→ What this task involves
Every line from the start of the records through the line with "Table 3. GABA" is to be written out exactly; pictures are not.

(Task material)

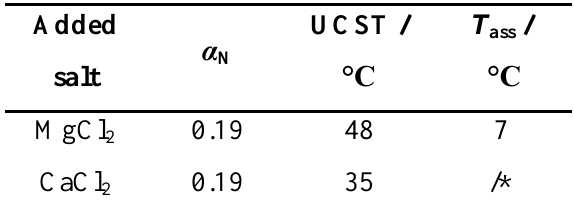
Table S7. UCST and T obtained from UV spectra of iPMA ( c ass and CaCl with I = 0.01 mol L -1 . 2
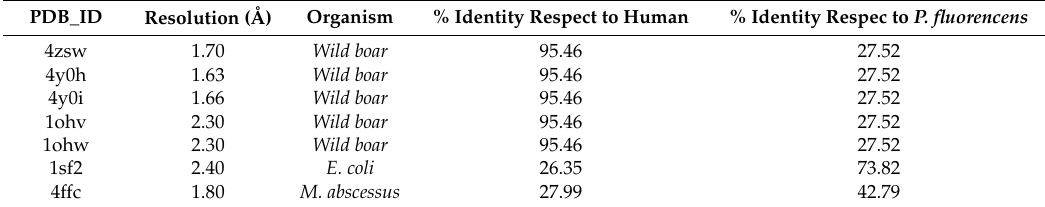
Table 3. GABA aminotransferase crystal structures available in PDB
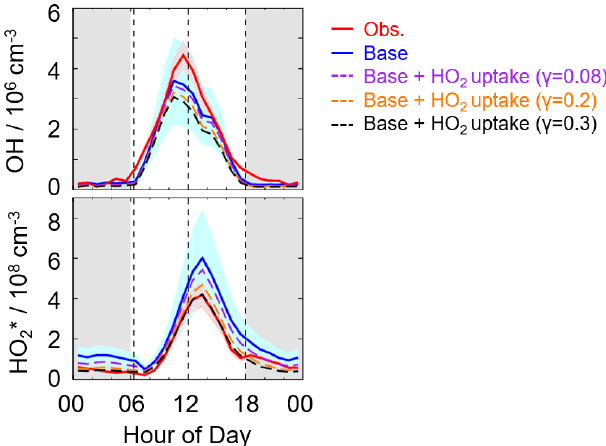
Figure 6. The diurnal profiles of the observed and modeled rad- ical concentrations. The red and blue areas denote 1 σ uncertain- ties of measured and simulated radical concentrations by the base model, respectively. The orange, purple, and black lines denote the simulations by the model which added the HO 2 heterogeneous up- take with a different uptake coefficient. The grey areas denote night- time.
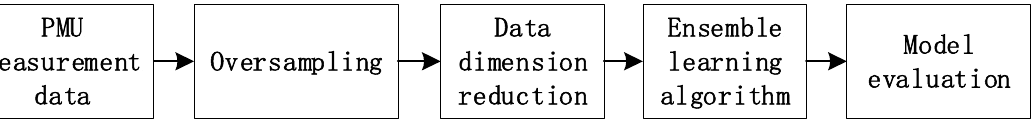
Figure 6. The framework of the network attack detection method.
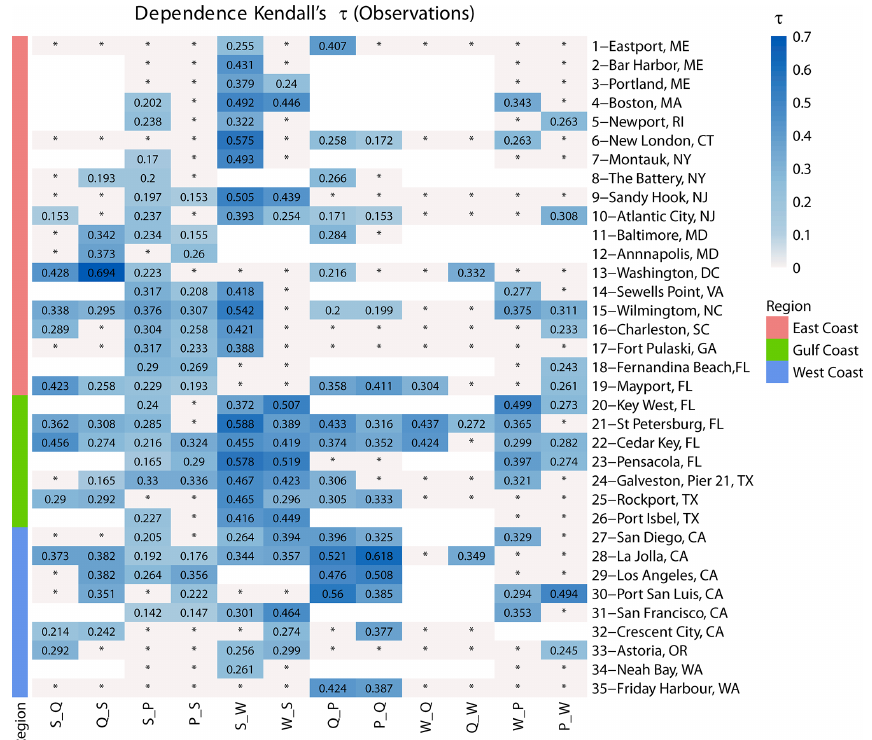
Figure 3. Dependence between different pairs of flooding drivers based on Kendall’s τ and two-way sampling using annual maxima. Sites are grouped into locations on the East, Gulf, and West coasts (see colours on the left and in the legend). The blue colour bar denotes dependence strength, blank squares indicate that data for the particular pair did not exist, or that the number of overlapping years was less than 20, and squares with an asterisk ( ∗ ) indicate that correlation is not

(End Task material)

→ Task response
Table S7. UCST and T obtained from UV spectra of iPMA ( c ass and CaCl with I = 0.01 mol L -1 . 2
Table 3. GABA aminotransferase crystal structures available in PDB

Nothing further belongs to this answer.